=== RECORDS PROVIDED ===

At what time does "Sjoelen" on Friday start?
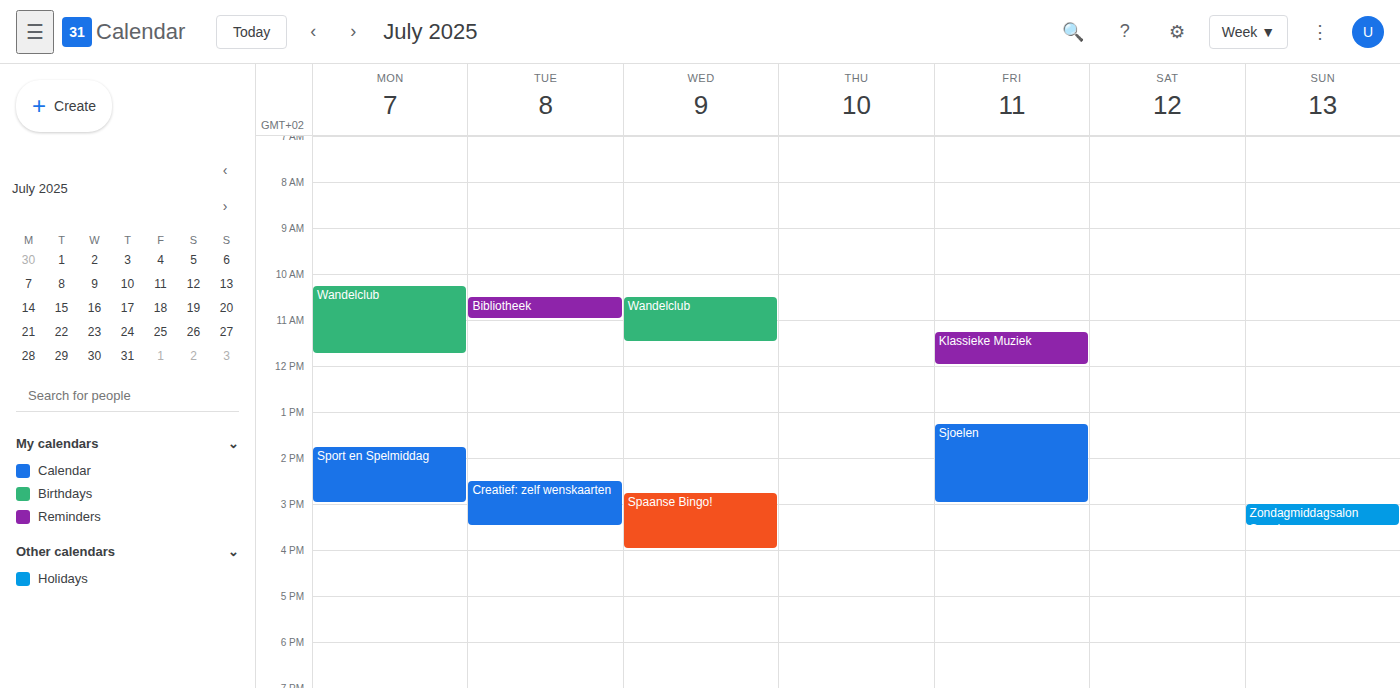
13:15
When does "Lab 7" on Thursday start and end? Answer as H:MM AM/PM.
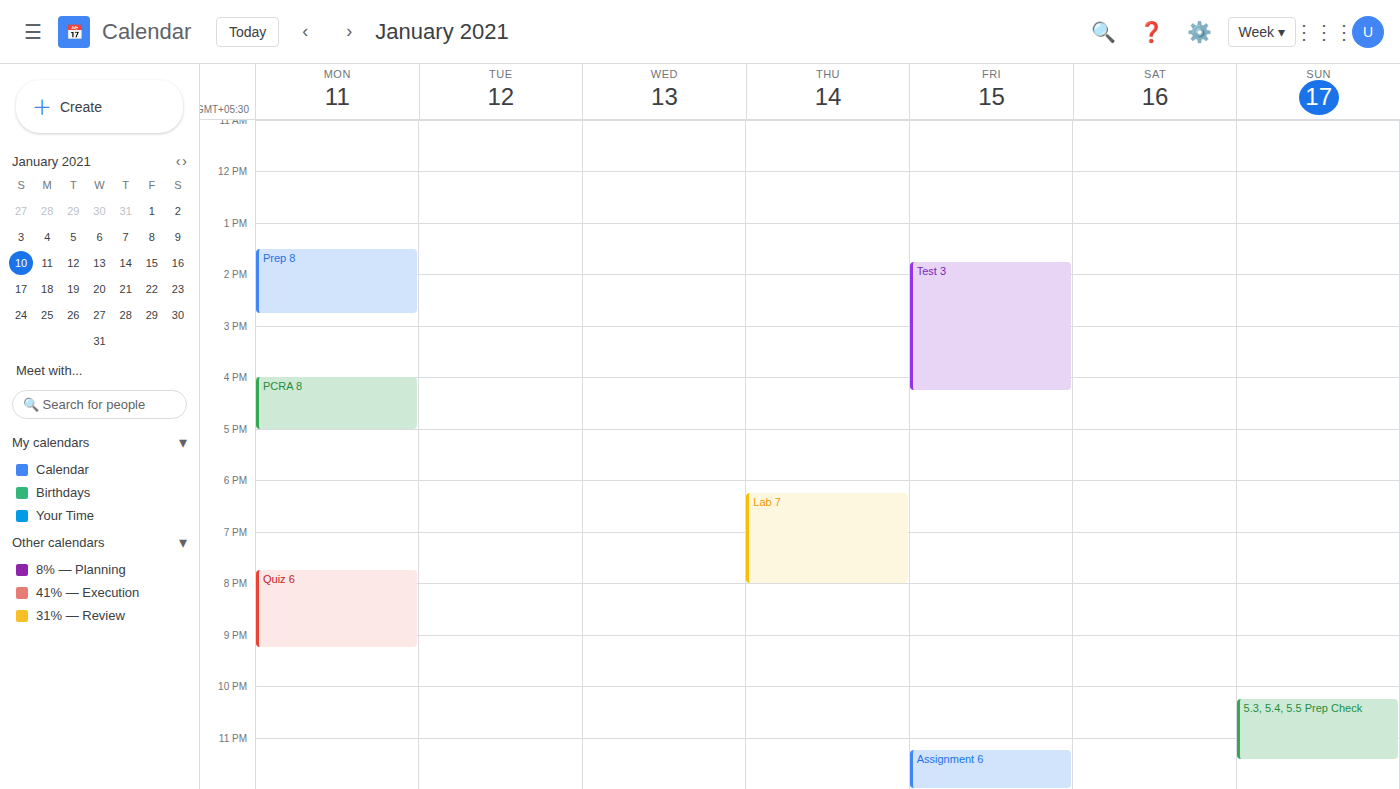
6:15 PM to 8:00 PM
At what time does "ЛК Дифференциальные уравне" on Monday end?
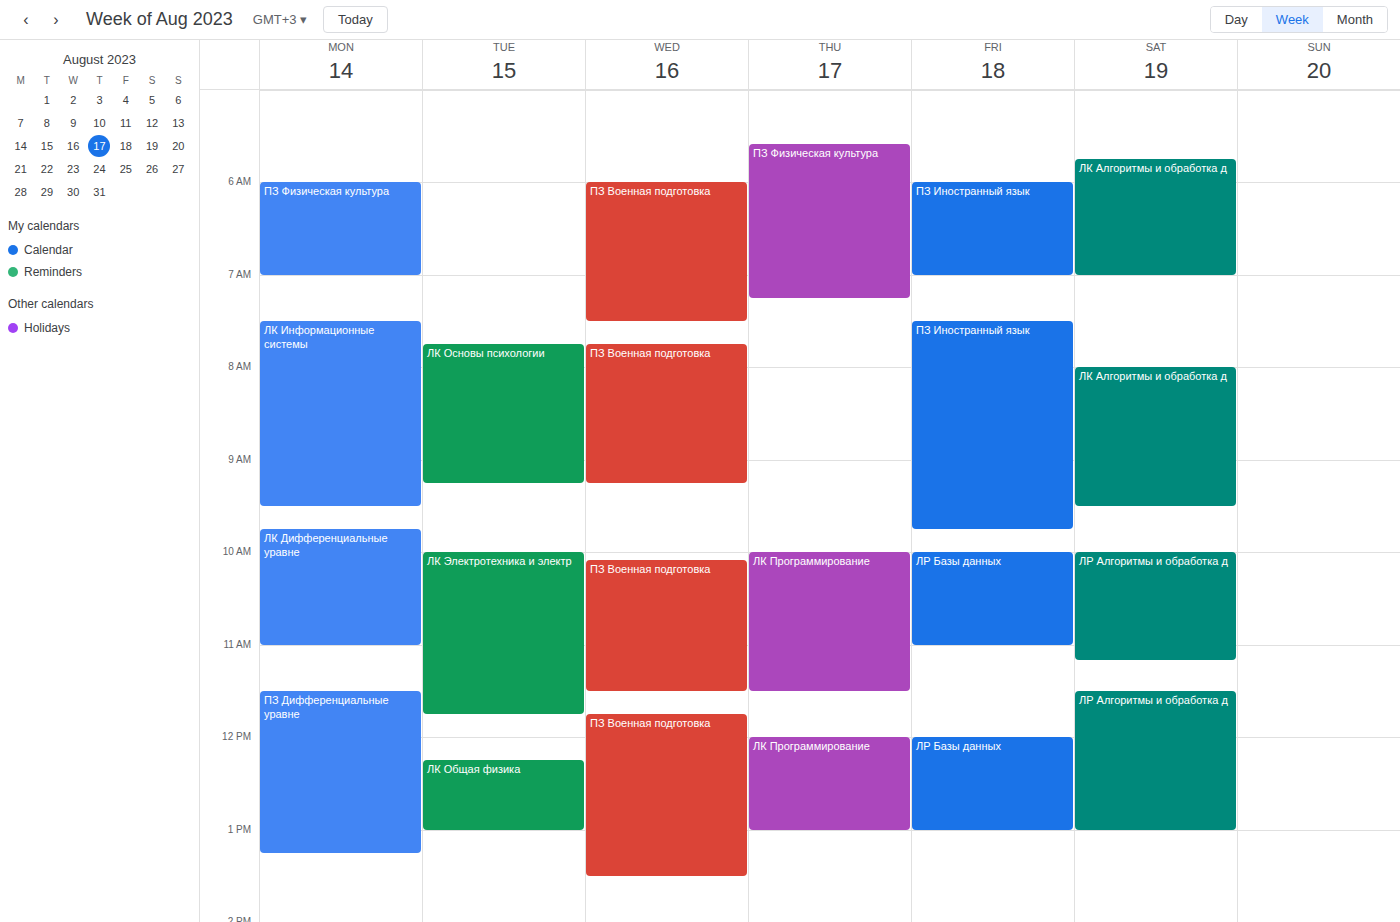
11:00 AM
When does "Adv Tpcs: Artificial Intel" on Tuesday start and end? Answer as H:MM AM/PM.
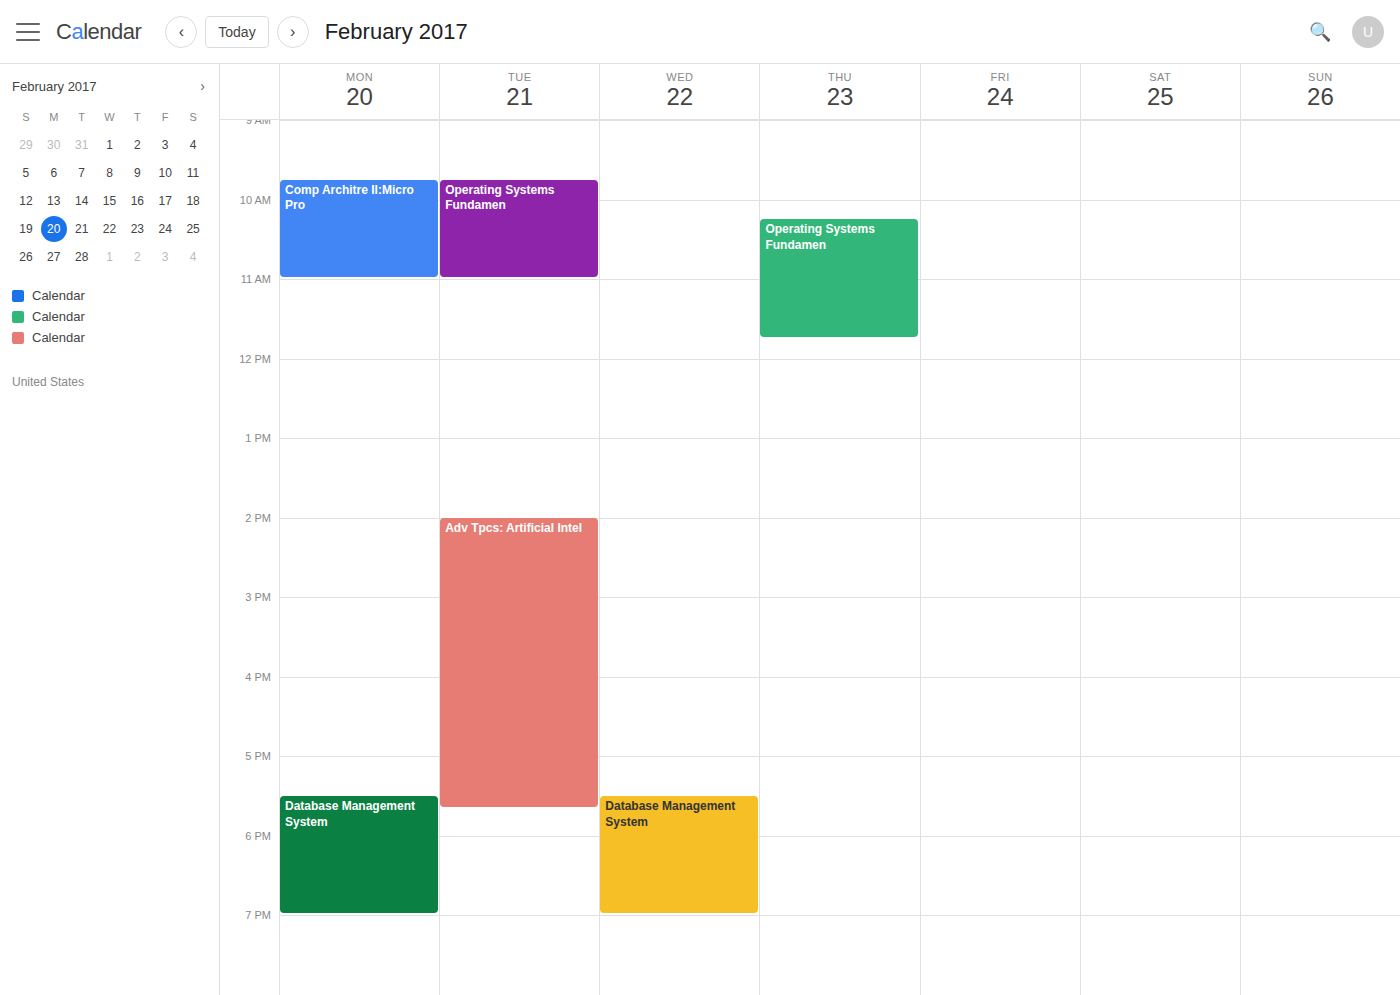
2:00 PM to 5:40 PM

===

▶ EXERCISE
List every line of the material that contains the word "time", reproducing each such line in full.

▶ EXERCISE RESPONSE
At what time does "Sjoelen" on Friday start?
At what time does "ЛК Дифференциальные уравне" on Monday end?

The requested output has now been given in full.